Scuola, l'Ue boccia l'Italia: tra gli ultimi
in Europa per efficacia dell'insegnamento

Scuola, Italia bocciata: pochi laureati. Peggio di noi solo la Grecia

di Lorena Loiacono
ROMA - Bocciata senza appello. La scuola italiana è l'ultima della classe o, meglio, d'Europa per insegnamento e numero di laureati. Non solo, si conferma fanalino di coda anche per l'utilizzo delle tecnologie e la possibilità di impiego dopo il titolo di studio.





L'istruzione italiana spicca solo per abbandoni e scolastici e le scarse competenze matematiche e linguistiche. Praticamente un disastro. E la pagella arriva direttamente da Bruxelles con il rapporto «Education and Training Monitor 2014» pubblicato dall'Unione europea. Per capire la situazione della scuola italiana, prima di tutto va detto che l'Italia è il paese Ue che stanzia meno risorse all'educazione dalle elementari all'università: appena il 4% del Pil a fronte di una media europea del 5,3%. E 1,3 punti percentuali non sono pochi: si piazzano al di sotto, in tutta Europa, solo la Romania con il 3%, la Bulgaria con il 3,5% e Slovacchia con il 3,8%. E le conseguenze ci sono. Nel 38% dei casi i docenti non sono sufficientemente preparati, il numero dei laureati è il più basso d'Europa: il 22,4% di dottori contro una media Ue del 38%.

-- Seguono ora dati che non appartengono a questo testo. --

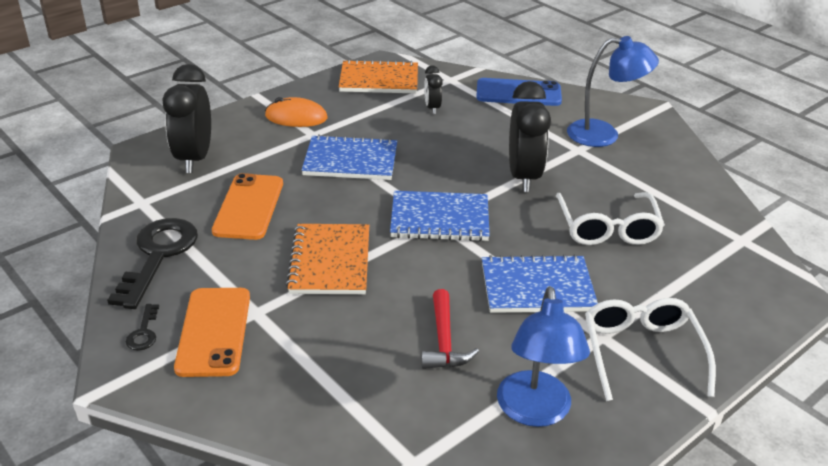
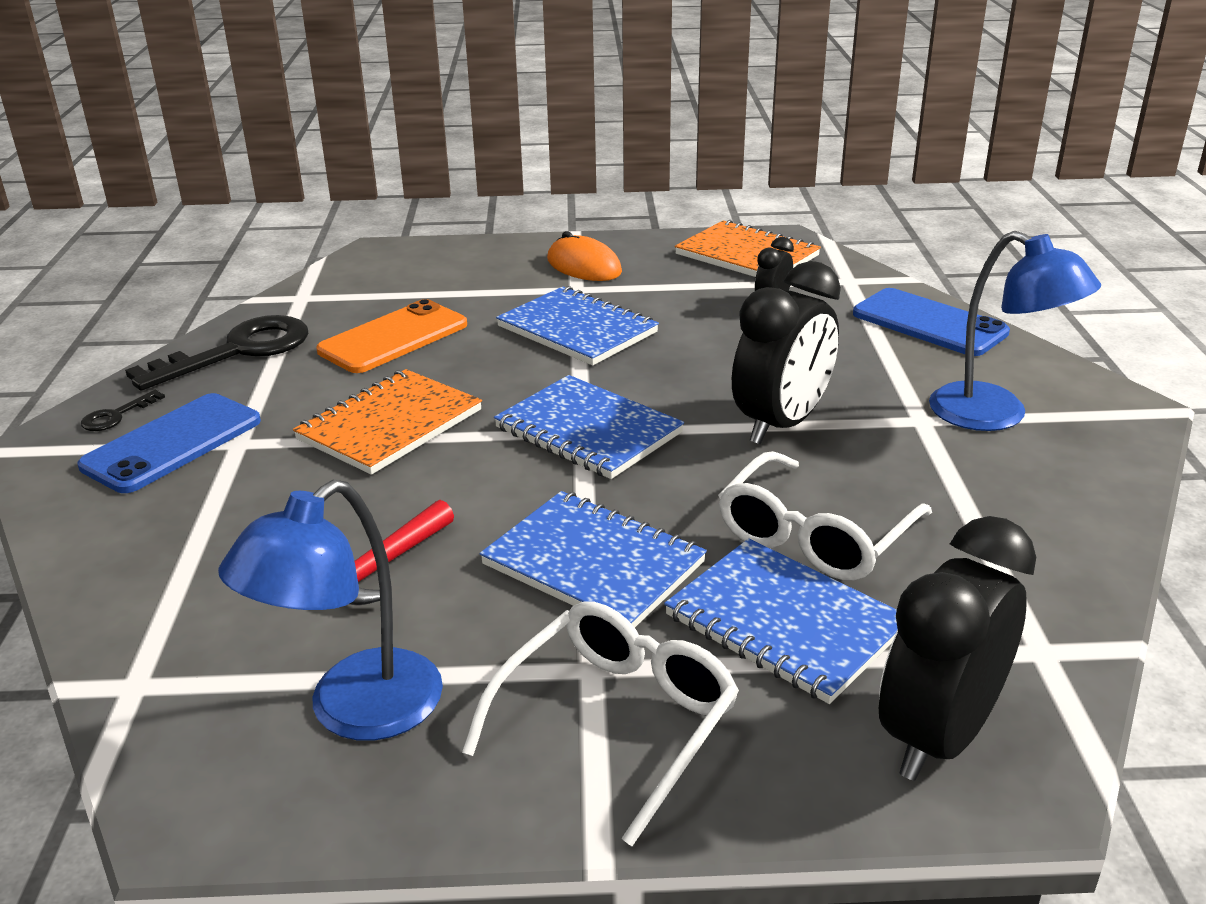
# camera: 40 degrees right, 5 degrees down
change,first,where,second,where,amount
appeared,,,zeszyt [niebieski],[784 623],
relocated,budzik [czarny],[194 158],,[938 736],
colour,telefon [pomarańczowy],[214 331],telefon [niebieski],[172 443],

Una percentuale da brivido se paragonata ai livelli di Irlanda e Lussemburgo dove svetta addirittura al 51%. E chi ottiene la laurea non riesce a sfruttarla in ambito lavorativo: trova un impiego in tempi brevi solo il 49% dei neolaureati contro una media Ue del 71%, peggio dell'Italia solo la Grecia. Altra nota dolente è la dispersione scolastica: il 17% dei ragazzi tra i 18 e i 24 anni abbandona gli studi senza aver conseguito un titolo e tra le cause maggiori ci sarebbero «le basse competenze alfabetiche e numeriche» delle famiglie in almeno il 30% dei casi contro una media europea del 19%. «Quel rapporto – denuncia Domenico pantaleo della Flc Cgil - comunica al Governo Renzi che non è più tempo degli spot pubblicitari sulla buona scuola ma serve investire seriamente risorse aggiuntive e non fare il gioco delle tre carte. La riduzione delle risorse per il diritto allo studio, l'aumento delle tasse universitarie, il blocco del reclutamento, la assenza di servizi a favore degli studenti, la mancanza di prospettive di lavoro per chi si laurea e il dilagare della precarietà determinano un'università per pochi e non aperta a tutti». E oggi la scuola, così come università e ricerca, saranno in piazza in tutta Italia per lo sciopero sociale.